---- Фрагмент текста

Но когда мы сделали все, на что способно исследование, — собрали и сравнили истории многих земель; когда мы истолковали большинство элементов, повсеместно содержащихся в волшебных сказках (таких, как мачехи, заколдованные медведи и быки, ведьмы–людоедки, табуированные имена и все такое) как пережитки древних обычаев, некогда практикуемых в повседневной жизни, и верований, некогда бывших именно верованиями, а не «причудами фантазии», — останется еще один момент, про который слишком часто забывают: а именно, что за эффект производят эти древние элементы сказок как таковых сегодня .

Во–первых, сегодня они стары — а древность сама по себе притягательна. Красота и ужас «Можжевелового куста» («Von dem Machandelboom») с его изысканно–трагическим началом, отвратительным рагу из человечины, жуткими костями и яркой, мстительной птицей–духом, что вылетела из тумана, сгустившегося над можжевельником, преследуют меня с детства; и все же главное впечатление, что осталось от этой сказки в памяти, — это не красота и не ужас, но удаленность и бездонная пропасть времени, неизмеримая даже посредством twe tusend Johr [51]. Без рагу и костей — а в «сглаженных» пересказах братьев Гримм детей от такого кошмара зачастую избавляют[117] — это ощущение практически потеряется. Не думаю, что мне как–то повредили ужасы «сказочного фона», уж к каким бы темным верованиям и обрядам прошлого они не восходили. Сегодня такие истории производят впечатление мифа — то есть впечатление цельное, анализу не поддающееся; впечатление это от данных Сравнительной Фольклористики нисколько не зависит — и ни испортить его, ни объяснить науке не под силу; они открывают дверь в Иное Время, и, переступив порог, пусть лишь на мгновение, мы оказываемся за пределами своего собственного времени — а может быть, вообще за пределами Времени как такового.

Если мы помедлим немного — не только того ради, чтобы отметить, что эти древние элементы и впрямь сохранились, но и чтобы задуматься, а как же им это удалось, мы, наверное, придем к выводу, что так получалось — зачастую, если не всегда, — именно за счет пресловутого литературного эффекта. Вряд ли мы — или даже братья Гримм, если на то пошло, — первыми это почувствовали. Волшебные сказки — никоим образом не маточная порода, из которой ископаемые останки способен добыть разве что профессиональный геолог. Древние элементы нетрудно выковырять, или забыть и отбросить прочь, или заменить на другие составляющие: стоит сравнить несколько сходных вариантов одной и той же истории — и мы в этом убедимся. А все то, что в сказках есть, скорее всего сохранялось (или добавлялось) зачастую благодаря тому, что устные рассказчики, инстинктивно или сознательно, ощущали литературную «значимость»[118] этого материала. Даже когда запрет в волшебной сказке, по всей видимости, восходит к некоему практикуемому в древности табу, на более поздних стадиях он, вероятно, был сохранен по причине огромной мифической значимости запрета. Ощущение этой значимости, возможно, за некоторыми табу и впрямь стояло. Не смей — или уйдешь нищим и будешь сокрушаться до конца дней своих. Самые безобидные «детские сказки» об этом знают. Даже Кролику Питеру запретили доступ в сад; даже Кролик Питер потерял свою синюю курточку и захворал [52]. Запертая Дверь — это вечное Искушение.

--------

Ответьте на вопросы по приведенному выше фрагменту о волшебных сказках:
(а) Какое главное впечатление, по словам автора, осталось в памяти от сказки «Можжевеловый куст»?
(б) Что потерял Кролик Питер?
(в) Чем названа Запертая Дверь?

---- Предоставленные записи

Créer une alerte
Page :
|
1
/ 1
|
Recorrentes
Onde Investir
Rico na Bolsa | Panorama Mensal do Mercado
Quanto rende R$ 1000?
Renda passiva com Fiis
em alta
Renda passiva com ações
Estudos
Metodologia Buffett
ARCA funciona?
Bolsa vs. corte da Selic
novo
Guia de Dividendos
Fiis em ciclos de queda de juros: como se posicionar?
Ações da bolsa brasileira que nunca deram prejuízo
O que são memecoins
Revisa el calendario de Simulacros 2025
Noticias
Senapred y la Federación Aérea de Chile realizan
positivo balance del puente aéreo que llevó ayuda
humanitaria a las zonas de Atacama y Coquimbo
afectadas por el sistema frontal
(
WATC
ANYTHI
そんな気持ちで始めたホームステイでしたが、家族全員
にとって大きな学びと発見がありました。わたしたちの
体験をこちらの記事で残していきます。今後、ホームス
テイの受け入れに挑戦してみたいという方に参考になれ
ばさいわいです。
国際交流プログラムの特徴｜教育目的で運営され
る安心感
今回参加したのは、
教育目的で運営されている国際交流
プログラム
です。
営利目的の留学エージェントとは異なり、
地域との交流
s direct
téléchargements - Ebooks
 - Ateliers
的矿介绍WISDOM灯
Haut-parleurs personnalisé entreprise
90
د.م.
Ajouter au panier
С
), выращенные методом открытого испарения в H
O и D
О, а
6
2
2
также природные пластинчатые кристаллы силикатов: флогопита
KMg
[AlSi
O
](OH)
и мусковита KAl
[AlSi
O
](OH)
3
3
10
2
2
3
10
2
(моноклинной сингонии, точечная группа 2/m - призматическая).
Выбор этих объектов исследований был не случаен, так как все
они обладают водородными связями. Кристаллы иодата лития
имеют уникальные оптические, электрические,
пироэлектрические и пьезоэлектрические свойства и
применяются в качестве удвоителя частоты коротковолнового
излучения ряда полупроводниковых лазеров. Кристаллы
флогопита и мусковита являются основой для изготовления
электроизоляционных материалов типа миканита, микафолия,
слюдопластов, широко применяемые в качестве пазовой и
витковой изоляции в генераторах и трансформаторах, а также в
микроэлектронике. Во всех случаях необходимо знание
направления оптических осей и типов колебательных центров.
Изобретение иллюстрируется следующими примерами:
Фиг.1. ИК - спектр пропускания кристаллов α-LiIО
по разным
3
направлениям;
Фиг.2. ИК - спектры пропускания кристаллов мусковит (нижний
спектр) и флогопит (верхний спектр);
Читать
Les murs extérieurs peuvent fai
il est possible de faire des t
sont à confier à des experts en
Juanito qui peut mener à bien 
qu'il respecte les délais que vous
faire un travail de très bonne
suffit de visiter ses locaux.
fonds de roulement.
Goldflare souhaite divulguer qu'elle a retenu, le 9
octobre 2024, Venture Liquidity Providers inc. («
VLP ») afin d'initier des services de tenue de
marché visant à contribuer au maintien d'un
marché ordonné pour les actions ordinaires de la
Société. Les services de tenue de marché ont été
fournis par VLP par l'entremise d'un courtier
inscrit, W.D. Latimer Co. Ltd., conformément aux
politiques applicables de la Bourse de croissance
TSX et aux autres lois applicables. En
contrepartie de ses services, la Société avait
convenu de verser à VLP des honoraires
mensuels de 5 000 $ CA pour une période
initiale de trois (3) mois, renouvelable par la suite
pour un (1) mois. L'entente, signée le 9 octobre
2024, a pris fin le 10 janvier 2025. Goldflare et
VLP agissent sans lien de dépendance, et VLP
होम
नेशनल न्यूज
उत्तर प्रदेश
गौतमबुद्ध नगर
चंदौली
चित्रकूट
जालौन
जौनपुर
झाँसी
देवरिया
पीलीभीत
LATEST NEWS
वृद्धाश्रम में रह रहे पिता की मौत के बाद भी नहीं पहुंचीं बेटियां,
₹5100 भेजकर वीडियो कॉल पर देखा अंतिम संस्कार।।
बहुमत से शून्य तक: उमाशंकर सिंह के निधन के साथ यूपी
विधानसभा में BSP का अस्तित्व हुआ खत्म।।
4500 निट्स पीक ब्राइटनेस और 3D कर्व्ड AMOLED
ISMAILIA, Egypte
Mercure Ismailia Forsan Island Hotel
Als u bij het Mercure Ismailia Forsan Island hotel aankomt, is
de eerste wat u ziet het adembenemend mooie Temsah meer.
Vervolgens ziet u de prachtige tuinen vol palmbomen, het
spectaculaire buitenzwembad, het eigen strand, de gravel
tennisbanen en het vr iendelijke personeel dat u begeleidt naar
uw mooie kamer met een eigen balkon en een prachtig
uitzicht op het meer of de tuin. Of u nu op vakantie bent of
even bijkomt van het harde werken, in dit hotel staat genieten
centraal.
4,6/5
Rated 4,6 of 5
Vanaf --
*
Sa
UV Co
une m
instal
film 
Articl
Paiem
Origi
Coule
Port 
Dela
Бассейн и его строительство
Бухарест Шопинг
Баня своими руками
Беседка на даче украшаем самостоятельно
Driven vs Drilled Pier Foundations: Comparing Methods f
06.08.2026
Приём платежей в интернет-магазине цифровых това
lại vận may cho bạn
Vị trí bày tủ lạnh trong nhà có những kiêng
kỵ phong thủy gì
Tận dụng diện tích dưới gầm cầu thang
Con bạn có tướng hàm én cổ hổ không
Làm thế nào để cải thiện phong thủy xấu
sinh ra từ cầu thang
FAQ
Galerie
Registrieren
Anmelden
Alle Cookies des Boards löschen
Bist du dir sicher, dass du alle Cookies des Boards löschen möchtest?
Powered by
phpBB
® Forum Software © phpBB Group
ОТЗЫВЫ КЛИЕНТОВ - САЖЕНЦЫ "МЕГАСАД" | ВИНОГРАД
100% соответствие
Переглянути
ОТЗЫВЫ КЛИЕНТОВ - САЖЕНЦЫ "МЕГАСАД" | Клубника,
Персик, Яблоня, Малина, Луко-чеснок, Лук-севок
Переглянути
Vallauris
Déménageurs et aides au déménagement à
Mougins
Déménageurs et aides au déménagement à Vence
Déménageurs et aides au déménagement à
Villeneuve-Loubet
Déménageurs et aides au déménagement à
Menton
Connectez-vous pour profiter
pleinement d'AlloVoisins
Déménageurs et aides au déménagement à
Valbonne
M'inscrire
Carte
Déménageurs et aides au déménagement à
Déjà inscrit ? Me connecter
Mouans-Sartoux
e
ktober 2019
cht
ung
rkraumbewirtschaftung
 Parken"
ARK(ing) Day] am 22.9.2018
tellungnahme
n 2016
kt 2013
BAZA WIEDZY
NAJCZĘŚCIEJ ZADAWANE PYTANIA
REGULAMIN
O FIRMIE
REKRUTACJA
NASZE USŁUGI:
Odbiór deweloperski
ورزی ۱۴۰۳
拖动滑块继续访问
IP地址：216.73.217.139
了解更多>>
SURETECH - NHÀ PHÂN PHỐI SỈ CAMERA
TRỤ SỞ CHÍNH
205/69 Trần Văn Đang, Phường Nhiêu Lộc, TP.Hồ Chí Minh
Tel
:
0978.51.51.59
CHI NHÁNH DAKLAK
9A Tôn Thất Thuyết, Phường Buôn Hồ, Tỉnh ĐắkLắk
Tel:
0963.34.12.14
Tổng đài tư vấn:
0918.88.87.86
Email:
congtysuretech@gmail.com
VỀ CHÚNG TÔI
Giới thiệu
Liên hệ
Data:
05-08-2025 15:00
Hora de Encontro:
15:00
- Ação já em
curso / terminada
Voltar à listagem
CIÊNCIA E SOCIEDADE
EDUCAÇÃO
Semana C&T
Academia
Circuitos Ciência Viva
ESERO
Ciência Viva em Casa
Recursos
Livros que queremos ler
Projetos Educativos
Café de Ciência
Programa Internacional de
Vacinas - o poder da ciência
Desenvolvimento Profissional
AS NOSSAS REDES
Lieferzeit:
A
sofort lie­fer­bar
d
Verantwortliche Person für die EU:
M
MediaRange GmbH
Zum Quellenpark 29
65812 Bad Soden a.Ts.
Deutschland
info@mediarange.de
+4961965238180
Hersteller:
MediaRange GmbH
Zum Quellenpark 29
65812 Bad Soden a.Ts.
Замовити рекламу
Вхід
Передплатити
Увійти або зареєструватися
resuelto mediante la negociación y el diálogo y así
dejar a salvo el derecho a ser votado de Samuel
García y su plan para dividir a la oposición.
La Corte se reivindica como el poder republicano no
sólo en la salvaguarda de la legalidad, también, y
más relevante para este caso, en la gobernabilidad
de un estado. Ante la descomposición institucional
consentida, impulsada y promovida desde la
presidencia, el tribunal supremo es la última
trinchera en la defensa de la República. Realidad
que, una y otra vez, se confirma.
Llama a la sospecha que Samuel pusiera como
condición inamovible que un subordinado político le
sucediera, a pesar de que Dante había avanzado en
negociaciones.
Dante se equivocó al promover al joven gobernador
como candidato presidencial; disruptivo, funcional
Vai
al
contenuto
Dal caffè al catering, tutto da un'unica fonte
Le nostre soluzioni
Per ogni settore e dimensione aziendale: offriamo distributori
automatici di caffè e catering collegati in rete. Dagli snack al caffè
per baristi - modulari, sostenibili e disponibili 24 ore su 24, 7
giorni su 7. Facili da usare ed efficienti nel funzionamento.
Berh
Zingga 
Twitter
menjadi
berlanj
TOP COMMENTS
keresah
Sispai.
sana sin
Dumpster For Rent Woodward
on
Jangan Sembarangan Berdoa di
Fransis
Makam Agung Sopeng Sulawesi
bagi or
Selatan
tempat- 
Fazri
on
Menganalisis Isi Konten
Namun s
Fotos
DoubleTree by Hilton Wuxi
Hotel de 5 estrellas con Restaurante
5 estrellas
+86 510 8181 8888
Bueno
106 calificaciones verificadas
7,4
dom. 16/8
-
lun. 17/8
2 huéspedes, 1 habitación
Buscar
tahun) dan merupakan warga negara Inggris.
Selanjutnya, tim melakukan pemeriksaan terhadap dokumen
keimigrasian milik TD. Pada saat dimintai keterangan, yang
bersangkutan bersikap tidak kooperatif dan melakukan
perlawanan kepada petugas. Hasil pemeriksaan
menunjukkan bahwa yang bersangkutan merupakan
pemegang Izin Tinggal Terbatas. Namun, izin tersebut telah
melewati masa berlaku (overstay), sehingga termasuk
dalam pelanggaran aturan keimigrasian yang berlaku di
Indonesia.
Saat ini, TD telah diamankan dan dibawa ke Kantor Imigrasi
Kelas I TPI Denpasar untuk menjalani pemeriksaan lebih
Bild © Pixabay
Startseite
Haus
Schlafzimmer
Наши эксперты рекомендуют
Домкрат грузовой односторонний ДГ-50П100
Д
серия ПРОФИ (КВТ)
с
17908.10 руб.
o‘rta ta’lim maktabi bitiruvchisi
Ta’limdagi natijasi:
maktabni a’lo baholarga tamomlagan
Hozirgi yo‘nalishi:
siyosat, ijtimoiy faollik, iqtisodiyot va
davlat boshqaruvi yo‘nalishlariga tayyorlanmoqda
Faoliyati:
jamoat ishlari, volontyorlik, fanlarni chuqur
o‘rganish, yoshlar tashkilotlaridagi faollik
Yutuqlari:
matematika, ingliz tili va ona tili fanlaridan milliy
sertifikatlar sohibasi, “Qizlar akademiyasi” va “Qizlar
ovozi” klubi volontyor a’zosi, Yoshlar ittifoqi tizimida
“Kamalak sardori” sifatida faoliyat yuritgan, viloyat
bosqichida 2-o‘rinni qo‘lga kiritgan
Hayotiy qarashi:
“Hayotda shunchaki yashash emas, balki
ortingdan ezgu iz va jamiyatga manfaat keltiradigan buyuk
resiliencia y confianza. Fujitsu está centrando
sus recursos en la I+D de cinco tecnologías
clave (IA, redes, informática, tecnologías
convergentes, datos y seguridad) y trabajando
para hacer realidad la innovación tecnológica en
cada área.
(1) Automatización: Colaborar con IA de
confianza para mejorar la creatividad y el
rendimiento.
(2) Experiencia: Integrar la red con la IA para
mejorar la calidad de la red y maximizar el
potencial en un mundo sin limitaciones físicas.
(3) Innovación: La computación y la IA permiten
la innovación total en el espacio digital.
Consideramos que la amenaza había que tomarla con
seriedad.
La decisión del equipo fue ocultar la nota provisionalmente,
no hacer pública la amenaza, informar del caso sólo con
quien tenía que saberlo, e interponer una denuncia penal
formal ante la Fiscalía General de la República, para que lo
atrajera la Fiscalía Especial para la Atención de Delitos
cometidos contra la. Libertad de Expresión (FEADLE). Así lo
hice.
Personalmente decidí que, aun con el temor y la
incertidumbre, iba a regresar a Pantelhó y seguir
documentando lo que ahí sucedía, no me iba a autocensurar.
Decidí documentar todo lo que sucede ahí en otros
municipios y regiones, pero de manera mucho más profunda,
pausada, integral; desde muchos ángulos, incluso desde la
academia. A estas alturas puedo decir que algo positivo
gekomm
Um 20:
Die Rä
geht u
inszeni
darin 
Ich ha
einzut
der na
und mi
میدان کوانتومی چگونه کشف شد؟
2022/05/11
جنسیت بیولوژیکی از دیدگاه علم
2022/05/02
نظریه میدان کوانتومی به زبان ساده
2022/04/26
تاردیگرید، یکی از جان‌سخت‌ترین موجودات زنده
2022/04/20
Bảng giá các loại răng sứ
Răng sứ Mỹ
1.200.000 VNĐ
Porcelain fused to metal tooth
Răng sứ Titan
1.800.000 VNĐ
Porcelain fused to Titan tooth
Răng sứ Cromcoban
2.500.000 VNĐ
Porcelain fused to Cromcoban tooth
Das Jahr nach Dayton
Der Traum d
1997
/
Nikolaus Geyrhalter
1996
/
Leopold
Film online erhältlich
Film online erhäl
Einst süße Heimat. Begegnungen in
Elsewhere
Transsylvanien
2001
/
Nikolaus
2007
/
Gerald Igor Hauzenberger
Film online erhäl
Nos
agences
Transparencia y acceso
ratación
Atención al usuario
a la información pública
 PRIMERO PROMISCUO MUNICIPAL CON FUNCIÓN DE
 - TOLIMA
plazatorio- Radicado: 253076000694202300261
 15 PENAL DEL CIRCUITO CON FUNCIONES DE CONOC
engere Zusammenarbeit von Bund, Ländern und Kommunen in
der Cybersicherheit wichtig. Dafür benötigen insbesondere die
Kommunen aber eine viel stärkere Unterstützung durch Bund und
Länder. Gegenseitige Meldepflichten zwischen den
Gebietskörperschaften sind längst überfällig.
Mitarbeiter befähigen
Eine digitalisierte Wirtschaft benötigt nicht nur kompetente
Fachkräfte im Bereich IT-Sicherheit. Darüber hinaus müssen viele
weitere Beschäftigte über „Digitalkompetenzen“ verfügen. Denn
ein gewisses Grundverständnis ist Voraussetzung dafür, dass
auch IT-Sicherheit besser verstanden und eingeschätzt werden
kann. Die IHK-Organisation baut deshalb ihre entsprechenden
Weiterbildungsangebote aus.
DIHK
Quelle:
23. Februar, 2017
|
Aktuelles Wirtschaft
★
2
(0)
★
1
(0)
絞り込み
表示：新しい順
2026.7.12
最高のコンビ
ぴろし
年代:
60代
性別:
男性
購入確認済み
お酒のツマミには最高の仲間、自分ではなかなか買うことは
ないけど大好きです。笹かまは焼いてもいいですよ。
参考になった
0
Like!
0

--------

# Результат
(а) Удаленность и бездонная пропасть времени, а не красота и не ужас.
(б) Свою синюю курточку.
(в) Вечным Искушением.